## Start PAGE
The dedicated/global files and resources for a group specification with logical IDs adhere to the following format:

Type Filename Terraform Resource Path
Dedicated <scopeID>_dedicated_<logicalID>.tf.json <resourceType>.<scopeID>-<logicalID>-<resourceName>
Global <scopeValue>_global.tf.json <resourceType>.<scopeValue>-<resourceName>

For example, the specific resources created by the above specification are:

Resource Filename Terraform Resource Path
Manager-1 VM instance-xxx1.tf.json ibm_compute_vm_instance.instance-xxx1
Manager-2 VM instance-xxx2.tf.json ibm_compute_vm_instance.instance-xxx2
Manager-3 VM instance-xxx3.tf.json ibm_compute_vm_instance.instance-xxx3
Manager-1 Block managers_dedicated_mgr1.tf.json ibm_storage_block.managers-mgr1-my_block_storage
Manager-2 Block managers_dedicated_mgr2.tf.json ibm_storage_block.managers-mgr2-my_block_storage
Manager-3 Block managers_dedicated_mgr3.tf.json ibm_storage_block.managers-mgr3-my_block_storage
Global NFS managers_global.tf.json ibm_storage_file.managers-my_file_storage

Dedicated resources for VMs with a logical ID assigned have the logical ID in the resource name. Note that the template variable /self/logicalId is used in the Init script to dynamically determine the specific instance in the quorum group that is being provisioned.

Cattle example

In the first example, the dedicated resources have a predictable naming scheme since logical IDs are supplied. The following example shows how a similarly defined scaling group is handled:

{
  "ID": "workers",
  "Properties": {
    "Allocation": {
      "Size": 3
    },
    "Instance": {
      "Plugin": "instance-terraform",
      "Properties": {
        "resource": {
          "ibm_compute_vm_instance": {
            "host": {
              ...
            }
          },
          "ibm_storage_block": {
            "my_block_storage": {
              "@scope": "@dedicated-workers",
              ...
            }
          },
          "ibm_storage_file": {
            "my_file_storage": {
              "@scope": "workers",
              ...
            }
          }
        }
      }
    },
    "Flavor": {
      "Plugin": "flavor-swarm/worker",
      "Properties": {
        "Init": [
          "echo \"NFS ID: \"${ibm_storage_file.workers-my_file_storage.id}\"",
          "echo \"Block storage ID: \"${ibm_storage_block.workers-{{ var \"/self/dedicated/attachId\" }}-my_block_storage.id}\""
## End PAGE
**PROBLEM TO SOLVE**
Answer these questions from the Terraform naming page:
(a) What filename does the page give for the Global NFS resource?
(b) Which template variable is used in the Init script to determine the specific instance in the quorum group being provisioned?
(c) What "Size" value is set under "Allocation" in the cattle example?
## Start SUPPLIED ENTRIES
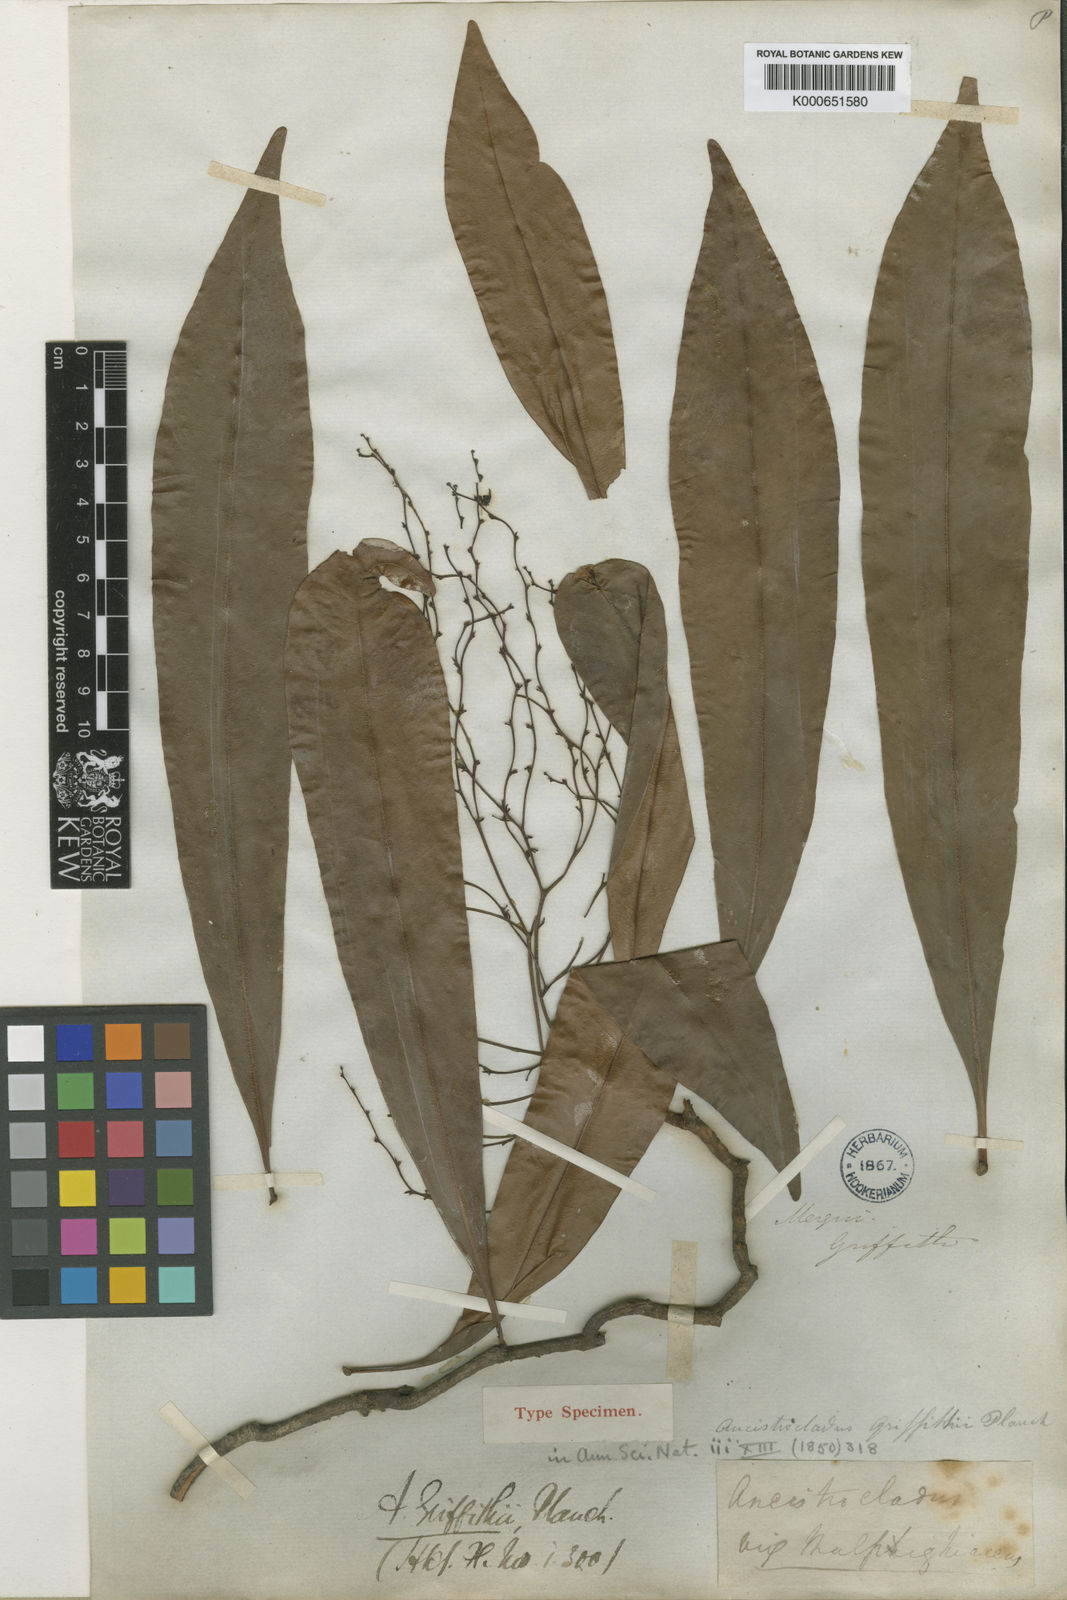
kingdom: Plantae
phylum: Tracheophyta
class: Magnoliopsida
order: Caryophyllales
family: Ancistrocladaceae
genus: Ancistrocladus
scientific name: Ancistrocladus griffithii
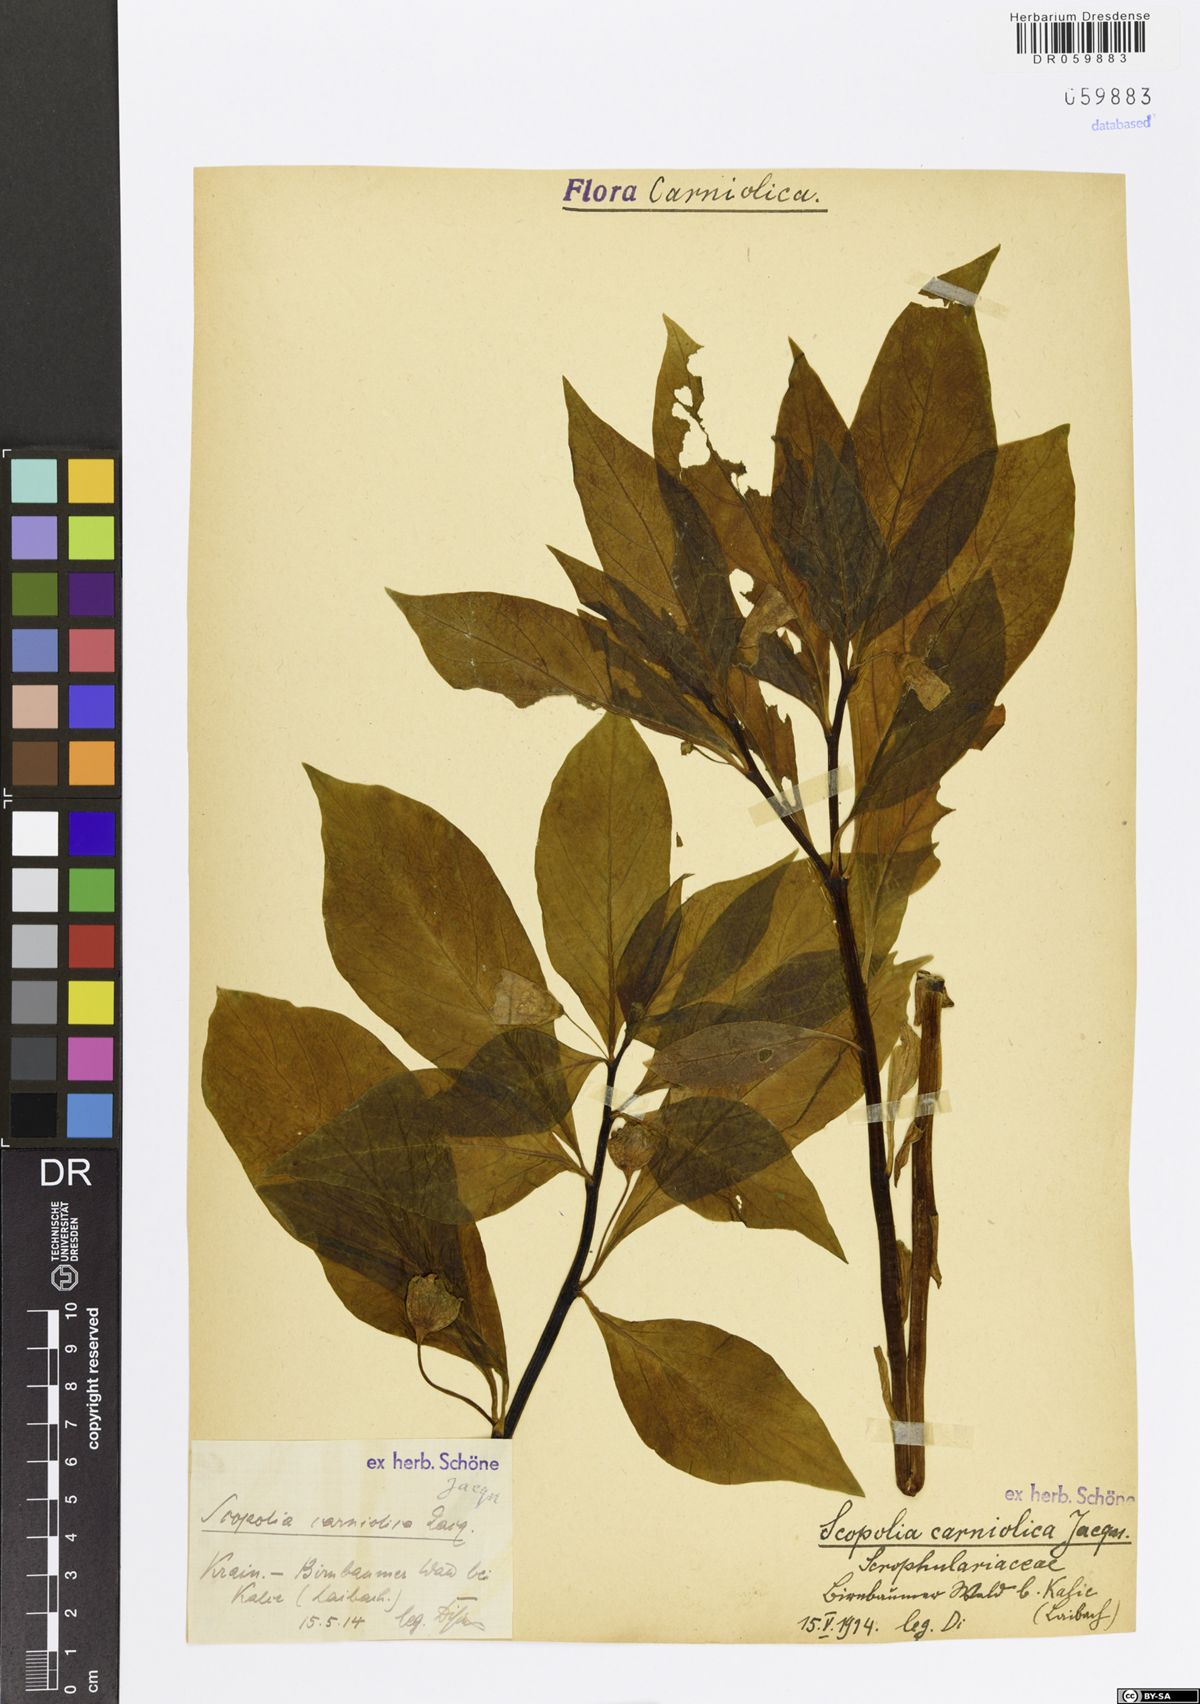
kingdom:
## End SUPPLIED ENTRIES
**OUTPUT BELOW**
(a) managers_global.tf.json
(b) /self/logicalId
(c) 3